[Saved data entries]

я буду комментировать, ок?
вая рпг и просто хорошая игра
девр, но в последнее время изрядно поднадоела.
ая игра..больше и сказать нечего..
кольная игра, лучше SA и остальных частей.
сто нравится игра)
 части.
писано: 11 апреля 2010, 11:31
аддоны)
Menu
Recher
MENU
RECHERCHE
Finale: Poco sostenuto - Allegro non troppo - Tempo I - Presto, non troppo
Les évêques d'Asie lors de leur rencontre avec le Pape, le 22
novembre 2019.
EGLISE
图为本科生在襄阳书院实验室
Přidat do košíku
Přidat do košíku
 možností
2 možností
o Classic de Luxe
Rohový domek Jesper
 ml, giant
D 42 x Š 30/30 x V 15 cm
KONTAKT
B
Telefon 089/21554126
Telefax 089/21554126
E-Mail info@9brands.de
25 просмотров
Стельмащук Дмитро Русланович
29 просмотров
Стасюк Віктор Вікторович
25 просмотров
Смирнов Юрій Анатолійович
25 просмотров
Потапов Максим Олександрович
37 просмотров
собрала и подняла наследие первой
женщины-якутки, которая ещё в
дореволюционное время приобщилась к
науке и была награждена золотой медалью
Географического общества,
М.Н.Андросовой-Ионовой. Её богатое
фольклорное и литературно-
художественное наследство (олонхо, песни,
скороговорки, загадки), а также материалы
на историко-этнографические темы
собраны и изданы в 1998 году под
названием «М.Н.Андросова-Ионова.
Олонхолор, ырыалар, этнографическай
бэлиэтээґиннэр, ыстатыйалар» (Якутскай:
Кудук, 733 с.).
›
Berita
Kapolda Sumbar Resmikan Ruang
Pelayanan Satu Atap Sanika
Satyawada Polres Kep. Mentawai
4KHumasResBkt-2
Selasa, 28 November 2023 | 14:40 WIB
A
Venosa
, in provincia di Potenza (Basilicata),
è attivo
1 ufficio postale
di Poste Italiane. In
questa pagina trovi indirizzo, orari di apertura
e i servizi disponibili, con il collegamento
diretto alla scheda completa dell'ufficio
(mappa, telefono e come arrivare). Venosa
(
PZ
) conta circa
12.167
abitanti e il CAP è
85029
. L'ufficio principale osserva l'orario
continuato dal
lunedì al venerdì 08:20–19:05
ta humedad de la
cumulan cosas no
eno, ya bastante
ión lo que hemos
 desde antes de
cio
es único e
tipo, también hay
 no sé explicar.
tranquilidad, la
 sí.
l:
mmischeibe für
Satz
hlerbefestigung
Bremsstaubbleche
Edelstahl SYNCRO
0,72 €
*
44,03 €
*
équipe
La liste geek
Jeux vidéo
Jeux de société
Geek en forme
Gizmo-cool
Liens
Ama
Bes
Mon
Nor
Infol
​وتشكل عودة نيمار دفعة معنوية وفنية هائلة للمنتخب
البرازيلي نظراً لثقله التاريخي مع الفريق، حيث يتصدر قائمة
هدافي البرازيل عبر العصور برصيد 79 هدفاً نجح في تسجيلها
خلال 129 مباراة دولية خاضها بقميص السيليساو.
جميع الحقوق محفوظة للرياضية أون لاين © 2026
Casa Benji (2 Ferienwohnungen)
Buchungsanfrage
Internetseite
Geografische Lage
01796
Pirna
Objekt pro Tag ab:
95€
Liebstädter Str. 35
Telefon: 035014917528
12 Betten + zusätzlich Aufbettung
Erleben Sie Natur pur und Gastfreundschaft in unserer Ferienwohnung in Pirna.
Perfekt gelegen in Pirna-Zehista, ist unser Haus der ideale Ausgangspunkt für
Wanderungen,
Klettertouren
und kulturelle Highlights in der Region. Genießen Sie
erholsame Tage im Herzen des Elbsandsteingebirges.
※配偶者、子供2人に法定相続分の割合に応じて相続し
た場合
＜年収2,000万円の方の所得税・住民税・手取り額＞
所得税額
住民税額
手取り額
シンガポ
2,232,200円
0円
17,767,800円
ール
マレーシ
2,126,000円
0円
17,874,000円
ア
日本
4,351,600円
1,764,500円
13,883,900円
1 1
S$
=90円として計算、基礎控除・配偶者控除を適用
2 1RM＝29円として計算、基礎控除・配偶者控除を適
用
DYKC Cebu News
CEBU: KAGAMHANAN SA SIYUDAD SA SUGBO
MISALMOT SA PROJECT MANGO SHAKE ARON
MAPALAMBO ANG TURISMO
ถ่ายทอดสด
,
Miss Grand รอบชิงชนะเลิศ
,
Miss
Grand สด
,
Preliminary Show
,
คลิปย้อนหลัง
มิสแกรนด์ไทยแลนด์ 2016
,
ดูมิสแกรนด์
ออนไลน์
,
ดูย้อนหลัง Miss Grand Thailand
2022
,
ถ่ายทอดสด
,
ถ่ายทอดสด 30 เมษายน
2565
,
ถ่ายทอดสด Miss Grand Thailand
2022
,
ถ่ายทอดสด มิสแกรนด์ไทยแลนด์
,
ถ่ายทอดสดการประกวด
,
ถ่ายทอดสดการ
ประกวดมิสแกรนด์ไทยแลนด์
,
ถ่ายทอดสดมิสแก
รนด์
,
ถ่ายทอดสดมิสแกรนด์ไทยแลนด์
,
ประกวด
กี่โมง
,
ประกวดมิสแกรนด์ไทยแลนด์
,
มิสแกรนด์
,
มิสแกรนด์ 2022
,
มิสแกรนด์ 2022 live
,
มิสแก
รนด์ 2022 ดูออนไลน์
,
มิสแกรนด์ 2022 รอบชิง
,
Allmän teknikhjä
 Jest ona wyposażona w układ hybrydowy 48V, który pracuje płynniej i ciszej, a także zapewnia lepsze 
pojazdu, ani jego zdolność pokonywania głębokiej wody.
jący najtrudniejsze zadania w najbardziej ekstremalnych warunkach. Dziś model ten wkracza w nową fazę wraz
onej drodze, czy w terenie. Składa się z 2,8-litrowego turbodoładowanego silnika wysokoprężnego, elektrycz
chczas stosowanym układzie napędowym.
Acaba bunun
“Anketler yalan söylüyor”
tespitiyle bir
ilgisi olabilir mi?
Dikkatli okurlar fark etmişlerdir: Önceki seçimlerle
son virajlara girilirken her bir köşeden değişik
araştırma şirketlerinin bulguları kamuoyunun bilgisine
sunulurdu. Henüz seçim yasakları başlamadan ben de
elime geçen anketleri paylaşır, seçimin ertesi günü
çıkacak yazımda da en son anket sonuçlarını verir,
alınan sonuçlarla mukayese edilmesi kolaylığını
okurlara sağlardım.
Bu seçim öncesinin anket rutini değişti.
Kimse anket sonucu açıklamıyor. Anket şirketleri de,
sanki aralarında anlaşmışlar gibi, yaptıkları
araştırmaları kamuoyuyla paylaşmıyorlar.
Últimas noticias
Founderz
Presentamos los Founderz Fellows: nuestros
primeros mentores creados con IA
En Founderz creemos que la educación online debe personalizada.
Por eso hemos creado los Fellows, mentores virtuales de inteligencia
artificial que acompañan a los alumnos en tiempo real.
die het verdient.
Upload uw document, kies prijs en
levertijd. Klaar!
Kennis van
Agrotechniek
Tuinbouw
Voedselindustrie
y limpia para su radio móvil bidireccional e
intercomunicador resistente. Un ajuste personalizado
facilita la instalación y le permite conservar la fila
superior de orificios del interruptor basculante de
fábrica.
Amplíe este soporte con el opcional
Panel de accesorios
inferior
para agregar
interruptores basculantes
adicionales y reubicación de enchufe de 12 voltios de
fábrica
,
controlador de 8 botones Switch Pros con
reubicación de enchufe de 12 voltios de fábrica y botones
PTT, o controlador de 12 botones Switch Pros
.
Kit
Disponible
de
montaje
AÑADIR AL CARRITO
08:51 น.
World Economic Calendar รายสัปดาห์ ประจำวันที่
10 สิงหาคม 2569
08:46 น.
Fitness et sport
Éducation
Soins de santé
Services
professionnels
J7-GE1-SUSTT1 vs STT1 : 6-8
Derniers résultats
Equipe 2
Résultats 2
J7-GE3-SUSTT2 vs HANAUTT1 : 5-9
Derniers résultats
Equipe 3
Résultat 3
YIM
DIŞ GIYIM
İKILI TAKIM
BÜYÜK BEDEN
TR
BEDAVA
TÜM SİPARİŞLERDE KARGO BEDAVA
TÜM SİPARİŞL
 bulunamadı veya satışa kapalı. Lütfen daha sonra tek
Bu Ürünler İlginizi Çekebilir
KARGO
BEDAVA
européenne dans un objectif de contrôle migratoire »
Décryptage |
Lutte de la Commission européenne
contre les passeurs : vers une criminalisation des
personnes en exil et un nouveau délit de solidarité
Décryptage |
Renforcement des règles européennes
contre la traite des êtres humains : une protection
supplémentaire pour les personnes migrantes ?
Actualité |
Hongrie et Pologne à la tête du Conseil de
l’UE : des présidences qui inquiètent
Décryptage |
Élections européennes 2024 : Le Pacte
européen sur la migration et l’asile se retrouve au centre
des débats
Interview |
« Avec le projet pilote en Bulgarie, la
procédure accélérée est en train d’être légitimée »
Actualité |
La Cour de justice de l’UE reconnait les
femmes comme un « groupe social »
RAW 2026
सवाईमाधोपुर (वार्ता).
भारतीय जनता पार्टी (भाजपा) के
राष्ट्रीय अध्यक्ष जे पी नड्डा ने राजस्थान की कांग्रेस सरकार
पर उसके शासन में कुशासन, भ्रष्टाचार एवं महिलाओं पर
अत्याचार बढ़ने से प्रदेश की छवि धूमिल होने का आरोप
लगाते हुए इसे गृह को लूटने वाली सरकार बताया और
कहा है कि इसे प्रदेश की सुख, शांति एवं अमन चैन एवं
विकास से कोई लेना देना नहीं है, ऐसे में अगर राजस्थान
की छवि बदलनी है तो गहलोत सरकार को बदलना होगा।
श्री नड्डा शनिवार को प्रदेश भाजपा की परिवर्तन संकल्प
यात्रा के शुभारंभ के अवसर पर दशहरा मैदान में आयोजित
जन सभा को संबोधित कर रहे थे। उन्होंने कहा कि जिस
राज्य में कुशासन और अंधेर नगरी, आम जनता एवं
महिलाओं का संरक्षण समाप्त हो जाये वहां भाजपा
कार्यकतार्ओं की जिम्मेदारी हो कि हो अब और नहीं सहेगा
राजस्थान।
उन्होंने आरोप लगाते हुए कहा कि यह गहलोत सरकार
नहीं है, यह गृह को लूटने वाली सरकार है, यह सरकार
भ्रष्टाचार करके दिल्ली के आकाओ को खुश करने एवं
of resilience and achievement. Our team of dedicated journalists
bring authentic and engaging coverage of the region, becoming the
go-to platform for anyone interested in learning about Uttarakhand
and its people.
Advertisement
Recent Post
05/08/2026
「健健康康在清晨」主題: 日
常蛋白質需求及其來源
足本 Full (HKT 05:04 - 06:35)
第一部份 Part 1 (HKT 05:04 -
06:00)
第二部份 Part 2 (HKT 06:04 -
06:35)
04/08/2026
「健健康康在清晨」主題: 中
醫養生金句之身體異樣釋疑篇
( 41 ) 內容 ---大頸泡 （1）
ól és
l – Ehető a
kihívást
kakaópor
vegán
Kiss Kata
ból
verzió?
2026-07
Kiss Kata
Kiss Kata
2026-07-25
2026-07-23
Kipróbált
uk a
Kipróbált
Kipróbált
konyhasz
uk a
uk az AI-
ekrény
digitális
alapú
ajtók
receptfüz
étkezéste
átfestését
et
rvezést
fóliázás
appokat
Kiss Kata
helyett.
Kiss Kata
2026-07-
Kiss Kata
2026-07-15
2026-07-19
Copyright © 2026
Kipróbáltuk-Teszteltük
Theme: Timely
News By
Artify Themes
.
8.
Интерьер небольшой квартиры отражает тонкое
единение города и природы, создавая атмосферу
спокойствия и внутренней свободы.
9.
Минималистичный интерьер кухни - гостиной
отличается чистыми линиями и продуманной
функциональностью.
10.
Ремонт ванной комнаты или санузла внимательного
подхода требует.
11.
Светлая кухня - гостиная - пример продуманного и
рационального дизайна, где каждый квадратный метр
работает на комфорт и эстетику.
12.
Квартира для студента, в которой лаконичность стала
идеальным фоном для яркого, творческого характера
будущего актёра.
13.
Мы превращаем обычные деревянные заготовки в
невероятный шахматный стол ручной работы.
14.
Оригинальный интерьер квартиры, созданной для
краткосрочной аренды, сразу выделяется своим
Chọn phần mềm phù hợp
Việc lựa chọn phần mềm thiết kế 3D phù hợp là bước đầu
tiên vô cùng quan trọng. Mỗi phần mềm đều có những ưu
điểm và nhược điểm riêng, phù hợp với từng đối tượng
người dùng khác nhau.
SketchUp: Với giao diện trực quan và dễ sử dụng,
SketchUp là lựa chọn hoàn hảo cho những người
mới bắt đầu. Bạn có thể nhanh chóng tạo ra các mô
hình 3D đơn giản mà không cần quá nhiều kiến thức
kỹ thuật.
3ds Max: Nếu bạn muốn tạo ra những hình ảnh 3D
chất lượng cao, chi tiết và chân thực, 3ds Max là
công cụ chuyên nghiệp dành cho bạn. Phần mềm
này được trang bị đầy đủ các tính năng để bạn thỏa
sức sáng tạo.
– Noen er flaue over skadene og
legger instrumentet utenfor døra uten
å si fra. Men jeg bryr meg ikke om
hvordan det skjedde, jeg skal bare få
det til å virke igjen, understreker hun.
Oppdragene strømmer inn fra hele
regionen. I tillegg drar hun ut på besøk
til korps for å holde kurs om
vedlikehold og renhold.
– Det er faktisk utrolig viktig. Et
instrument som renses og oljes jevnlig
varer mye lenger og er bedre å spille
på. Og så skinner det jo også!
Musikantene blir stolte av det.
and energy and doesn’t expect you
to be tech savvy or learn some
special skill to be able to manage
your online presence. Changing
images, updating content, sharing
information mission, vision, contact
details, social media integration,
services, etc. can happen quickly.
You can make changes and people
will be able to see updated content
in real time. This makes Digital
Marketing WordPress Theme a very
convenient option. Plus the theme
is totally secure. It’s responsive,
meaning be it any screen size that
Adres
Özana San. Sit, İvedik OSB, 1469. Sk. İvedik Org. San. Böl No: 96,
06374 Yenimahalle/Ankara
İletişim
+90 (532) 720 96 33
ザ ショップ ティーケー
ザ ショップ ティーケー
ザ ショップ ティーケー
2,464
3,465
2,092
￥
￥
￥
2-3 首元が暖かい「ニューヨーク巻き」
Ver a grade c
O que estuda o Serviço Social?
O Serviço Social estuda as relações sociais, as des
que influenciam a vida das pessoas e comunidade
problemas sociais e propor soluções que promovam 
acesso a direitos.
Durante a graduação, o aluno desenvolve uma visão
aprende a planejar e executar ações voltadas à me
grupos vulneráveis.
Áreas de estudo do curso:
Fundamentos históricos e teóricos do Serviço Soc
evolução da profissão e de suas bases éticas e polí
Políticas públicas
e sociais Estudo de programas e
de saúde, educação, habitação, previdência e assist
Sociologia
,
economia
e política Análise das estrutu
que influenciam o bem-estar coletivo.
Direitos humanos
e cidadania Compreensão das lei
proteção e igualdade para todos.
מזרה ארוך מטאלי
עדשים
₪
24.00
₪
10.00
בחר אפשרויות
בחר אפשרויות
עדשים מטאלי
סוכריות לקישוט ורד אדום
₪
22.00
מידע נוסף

Exercise description: Bring together all lines in the records where the word "время" is found.

Written solution:
девр, но в последнее время изрядно поднадоела.
дореволюционное время приобщилась к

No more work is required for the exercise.